Originally Posted by
pingu_pie
I probably shouldn't reply to this thread, but hey.
I work as a dog trainer, and while there are loads of opinions on here, a lot of stuff about dogs is anthropomorphism and associated noise. Example - talking about a dog not loving you if your neighbour feeds it for a month. Can you define love? I can't. So how exactly do you expect a dog with a brain the size of a lemon to be formulating such a complicated social construct?
Essentially, most of the dog folks on here have it right - it's about responsible ownership. Train your dog, and clean up after your dog, and you are minimising the potential for issues. You cannot, ever, 100% guarantee how any dog will react in any situation - the "best" dog ever will one day chase something they shouldn't, and often the "worst" dog could be a hell of a lot better if someone put some time into them. It's why I never like people who walk dogs without leads on main roads, or anywhere in public really, outside of parks that allow dogs to free run. You may think you know it all, but you only need to be wrong once.
The other main issue with dogs is that they give off a huge amount of communication, and we know that we can't even understand a huge part of it - we don't have the olfactory receptors that they have, and we cannot sense the pheromones that they can pick up on from us. Even disregarding that, there is an absolute ton that dogs "tell" us that people are terrible at reading (including some famous trainers). It would be funny seeing the word "aggressive" thrown around as much as it is, except it's so sad to see what happens when dogs are considered such. As with so much else, people think they know everything just because.
Like everyone and everything, dogs learn through repetition and the associated consequence (reinforcement or punishment - in the scientific sense; punishment does not necessarily mean what you might think it means, it's essentially "make X less likely to be repeated in future"). They do form bonds, however, and having a dog that you love and who takes pleasure from your company etc is a lovely thing.

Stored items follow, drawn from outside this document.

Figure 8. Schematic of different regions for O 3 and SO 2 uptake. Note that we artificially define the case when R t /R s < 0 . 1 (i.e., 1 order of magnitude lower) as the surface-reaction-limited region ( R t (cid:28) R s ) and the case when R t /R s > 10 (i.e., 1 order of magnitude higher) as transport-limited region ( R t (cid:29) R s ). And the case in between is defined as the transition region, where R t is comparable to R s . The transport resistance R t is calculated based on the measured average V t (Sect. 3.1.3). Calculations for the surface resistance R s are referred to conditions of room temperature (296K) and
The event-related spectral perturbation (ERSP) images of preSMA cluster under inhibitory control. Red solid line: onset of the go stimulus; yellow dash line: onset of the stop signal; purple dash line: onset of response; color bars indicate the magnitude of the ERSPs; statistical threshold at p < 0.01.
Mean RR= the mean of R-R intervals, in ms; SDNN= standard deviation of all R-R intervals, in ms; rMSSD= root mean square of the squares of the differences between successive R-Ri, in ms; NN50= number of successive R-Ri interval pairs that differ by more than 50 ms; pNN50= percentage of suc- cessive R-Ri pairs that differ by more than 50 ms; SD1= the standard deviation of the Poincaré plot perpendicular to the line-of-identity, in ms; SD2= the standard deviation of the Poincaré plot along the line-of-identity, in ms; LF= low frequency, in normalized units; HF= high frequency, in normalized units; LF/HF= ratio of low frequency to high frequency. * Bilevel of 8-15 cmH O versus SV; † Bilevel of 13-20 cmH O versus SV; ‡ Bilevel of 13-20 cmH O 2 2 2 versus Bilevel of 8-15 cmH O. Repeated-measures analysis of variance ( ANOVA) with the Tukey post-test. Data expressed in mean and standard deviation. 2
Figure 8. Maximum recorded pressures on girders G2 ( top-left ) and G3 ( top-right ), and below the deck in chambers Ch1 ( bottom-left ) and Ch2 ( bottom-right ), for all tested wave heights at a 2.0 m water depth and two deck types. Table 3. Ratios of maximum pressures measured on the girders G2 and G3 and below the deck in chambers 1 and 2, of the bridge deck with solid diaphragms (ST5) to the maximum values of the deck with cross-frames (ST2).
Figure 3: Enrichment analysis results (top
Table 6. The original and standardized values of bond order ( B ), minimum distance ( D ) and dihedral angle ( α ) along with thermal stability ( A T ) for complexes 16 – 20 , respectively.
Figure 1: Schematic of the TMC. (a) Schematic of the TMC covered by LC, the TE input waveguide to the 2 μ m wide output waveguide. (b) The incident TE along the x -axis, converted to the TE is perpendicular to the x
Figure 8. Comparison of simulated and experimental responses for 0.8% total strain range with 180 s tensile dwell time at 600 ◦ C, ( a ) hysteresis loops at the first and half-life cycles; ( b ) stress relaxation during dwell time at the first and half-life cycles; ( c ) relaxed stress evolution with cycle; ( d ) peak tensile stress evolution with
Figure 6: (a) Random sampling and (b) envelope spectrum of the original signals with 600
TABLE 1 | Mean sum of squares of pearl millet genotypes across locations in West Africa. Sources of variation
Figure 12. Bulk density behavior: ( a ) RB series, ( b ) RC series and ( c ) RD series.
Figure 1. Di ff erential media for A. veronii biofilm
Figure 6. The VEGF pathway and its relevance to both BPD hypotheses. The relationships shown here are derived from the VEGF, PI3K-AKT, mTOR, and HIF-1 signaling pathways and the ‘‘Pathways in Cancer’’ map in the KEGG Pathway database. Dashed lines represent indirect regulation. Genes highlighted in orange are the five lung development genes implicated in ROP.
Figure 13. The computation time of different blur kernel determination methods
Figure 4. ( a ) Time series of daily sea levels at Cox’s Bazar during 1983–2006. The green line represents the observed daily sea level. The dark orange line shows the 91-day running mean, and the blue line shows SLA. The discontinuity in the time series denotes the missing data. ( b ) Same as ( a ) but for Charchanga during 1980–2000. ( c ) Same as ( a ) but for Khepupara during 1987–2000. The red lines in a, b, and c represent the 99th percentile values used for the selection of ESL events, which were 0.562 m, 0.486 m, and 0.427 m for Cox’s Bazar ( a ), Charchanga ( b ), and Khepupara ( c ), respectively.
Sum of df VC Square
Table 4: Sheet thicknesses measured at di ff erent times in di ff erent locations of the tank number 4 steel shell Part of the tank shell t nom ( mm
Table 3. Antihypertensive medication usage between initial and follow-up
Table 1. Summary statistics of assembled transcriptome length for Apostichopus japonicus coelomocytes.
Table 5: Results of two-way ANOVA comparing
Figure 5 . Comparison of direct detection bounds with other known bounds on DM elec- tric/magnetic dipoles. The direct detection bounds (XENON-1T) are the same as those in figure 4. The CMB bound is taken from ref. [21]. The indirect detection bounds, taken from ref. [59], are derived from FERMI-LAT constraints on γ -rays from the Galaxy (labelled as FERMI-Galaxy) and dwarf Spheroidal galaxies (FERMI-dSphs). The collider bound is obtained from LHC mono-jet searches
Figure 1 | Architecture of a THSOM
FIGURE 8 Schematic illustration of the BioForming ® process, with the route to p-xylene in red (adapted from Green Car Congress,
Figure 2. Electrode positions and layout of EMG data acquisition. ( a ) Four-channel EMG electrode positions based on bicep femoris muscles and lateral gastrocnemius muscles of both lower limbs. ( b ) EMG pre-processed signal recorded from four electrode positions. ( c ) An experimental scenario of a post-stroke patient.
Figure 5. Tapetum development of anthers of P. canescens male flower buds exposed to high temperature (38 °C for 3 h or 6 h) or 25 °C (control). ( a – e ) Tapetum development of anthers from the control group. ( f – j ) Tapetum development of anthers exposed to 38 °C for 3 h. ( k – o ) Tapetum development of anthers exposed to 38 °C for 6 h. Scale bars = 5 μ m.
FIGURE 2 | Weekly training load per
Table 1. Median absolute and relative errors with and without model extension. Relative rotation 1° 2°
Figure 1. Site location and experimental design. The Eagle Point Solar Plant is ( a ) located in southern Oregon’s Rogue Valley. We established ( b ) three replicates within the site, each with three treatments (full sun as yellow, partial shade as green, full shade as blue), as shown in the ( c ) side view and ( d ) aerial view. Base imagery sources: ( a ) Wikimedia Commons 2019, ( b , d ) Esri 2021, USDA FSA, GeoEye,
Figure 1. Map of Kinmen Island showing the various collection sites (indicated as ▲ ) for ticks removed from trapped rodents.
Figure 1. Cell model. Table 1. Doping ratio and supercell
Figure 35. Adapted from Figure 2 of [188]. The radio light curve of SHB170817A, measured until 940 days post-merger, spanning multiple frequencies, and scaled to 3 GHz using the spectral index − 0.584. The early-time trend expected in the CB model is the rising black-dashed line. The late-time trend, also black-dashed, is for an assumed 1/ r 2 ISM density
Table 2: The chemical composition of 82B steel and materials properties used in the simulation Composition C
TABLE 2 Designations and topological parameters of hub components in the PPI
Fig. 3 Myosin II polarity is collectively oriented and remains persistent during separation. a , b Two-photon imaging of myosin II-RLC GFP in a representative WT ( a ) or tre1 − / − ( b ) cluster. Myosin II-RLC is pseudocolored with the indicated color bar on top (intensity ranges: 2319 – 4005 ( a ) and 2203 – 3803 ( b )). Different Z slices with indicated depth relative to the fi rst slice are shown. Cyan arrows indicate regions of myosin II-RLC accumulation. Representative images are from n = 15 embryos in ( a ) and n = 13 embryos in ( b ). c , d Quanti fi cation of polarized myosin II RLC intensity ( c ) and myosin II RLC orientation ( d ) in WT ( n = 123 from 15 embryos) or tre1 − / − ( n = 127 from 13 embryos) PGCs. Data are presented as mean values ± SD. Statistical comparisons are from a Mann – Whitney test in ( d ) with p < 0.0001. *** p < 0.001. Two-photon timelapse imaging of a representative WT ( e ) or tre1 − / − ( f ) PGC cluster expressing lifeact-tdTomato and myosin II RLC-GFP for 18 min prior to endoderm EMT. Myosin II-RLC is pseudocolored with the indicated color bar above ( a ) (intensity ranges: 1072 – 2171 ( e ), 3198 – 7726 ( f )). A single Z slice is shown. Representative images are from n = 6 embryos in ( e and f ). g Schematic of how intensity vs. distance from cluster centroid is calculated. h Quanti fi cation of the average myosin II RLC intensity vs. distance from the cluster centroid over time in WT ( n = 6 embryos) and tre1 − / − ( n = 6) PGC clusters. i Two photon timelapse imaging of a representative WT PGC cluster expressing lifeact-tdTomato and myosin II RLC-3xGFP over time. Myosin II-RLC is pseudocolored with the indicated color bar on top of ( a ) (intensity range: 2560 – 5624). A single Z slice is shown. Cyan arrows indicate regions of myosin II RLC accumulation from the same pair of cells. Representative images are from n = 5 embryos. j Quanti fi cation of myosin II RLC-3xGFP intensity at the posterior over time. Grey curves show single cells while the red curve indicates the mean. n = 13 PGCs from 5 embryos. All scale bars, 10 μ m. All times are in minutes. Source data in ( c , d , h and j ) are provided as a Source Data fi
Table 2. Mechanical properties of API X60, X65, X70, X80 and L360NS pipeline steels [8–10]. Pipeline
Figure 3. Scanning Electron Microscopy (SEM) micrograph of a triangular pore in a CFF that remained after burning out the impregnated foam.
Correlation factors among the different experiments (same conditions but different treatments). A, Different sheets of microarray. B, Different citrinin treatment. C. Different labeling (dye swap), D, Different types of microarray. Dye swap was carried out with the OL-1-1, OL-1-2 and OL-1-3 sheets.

Having said that, somewhat surprisingly to most folks I have never had a pet dog myself. Like others on here, I can't give them the time they need as I am not around for several hours a day. I did, however, grow up with cats and used to work for a cat rehoming charity. I saw someone put about them being the biggest threat to wild birds - they aren't, I don't think it's even close. The biggest threat to wild birds are habitat loss (humans digging everything up and building on it), climate change (humans burning fossil fuels) and intensive farming (humans feeding their ever growing population). If we want a culprit species for most of the damage to the natural world, it doesn't have four legs.